▸ Work request: Return only the stretch of the material below that begins with the line containing "When the Archbishop" and ends with the line containing "Self-Assessment | 4-15 |", exactly; both of those lines belong to it.

▸ Data to process:
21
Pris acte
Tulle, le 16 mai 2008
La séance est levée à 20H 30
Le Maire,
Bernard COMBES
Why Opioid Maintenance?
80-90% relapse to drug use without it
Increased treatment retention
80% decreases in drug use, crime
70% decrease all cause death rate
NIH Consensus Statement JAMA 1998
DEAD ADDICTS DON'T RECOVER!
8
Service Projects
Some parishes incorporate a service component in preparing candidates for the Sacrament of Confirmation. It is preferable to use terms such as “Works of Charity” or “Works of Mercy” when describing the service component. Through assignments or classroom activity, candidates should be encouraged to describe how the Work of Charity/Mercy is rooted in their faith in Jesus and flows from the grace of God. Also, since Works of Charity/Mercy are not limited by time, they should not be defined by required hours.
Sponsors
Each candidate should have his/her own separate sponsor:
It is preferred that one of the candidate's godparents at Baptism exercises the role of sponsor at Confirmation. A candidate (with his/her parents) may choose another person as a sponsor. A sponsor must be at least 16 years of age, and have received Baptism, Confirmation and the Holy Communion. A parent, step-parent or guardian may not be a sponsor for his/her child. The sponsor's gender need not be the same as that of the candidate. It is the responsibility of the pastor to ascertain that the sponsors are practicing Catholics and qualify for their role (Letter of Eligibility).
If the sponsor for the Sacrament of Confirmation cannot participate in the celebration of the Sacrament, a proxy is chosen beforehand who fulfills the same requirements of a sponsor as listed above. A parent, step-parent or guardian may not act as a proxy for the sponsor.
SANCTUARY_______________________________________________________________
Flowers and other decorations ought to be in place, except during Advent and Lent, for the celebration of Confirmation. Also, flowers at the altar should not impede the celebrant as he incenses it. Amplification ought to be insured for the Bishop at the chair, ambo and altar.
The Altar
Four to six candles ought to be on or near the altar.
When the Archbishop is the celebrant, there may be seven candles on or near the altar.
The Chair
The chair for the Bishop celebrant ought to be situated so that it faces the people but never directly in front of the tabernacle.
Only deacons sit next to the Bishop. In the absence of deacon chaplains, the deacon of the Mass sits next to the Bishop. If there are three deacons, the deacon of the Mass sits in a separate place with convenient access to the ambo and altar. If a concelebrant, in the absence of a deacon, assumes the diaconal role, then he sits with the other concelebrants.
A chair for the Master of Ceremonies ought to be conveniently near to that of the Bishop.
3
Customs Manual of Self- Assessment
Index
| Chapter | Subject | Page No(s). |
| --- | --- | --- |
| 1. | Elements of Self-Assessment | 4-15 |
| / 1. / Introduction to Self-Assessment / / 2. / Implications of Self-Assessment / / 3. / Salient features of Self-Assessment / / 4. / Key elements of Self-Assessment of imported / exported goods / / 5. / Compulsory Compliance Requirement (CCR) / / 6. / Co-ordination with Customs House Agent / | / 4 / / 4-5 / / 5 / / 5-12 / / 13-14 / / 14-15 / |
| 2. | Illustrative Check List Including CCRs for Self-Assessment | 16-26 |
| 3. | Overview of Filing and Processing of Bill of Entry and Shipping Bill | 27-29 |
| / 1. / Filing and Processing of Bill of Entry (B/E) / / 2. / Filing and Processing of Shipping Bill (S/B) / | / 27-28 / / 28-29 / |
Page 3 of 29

▸ Solution below:
When the Archbishop is the celebrant, there may be seven candles on or near the altar.
The Chair
The chair for the Bishop celebrant ought to be situated so that it faces the people but never directly in front of the tabernacle.
Only deacons sit next to the Bishop. In the absence of deacon chaplains, the deacon of the Mass sits next to the Bishop. If there are three deacons, the deacon of the Mass sits in a separate place with convenient access to the ambo and altar. If a concelebrant, in the absence of a deacon, assumes the diaconal role, then he sits with the other concelebrants.
A chair for the Master of Ceremonies ought to be conveniently near to that of the Bishop.
3
Customs Manual of Self- Assessment
Index
| Chapter | Subject | Page No(s). |
| --- | --- | --- |
| 1. | Elements of Self-Assessment | 4-15 |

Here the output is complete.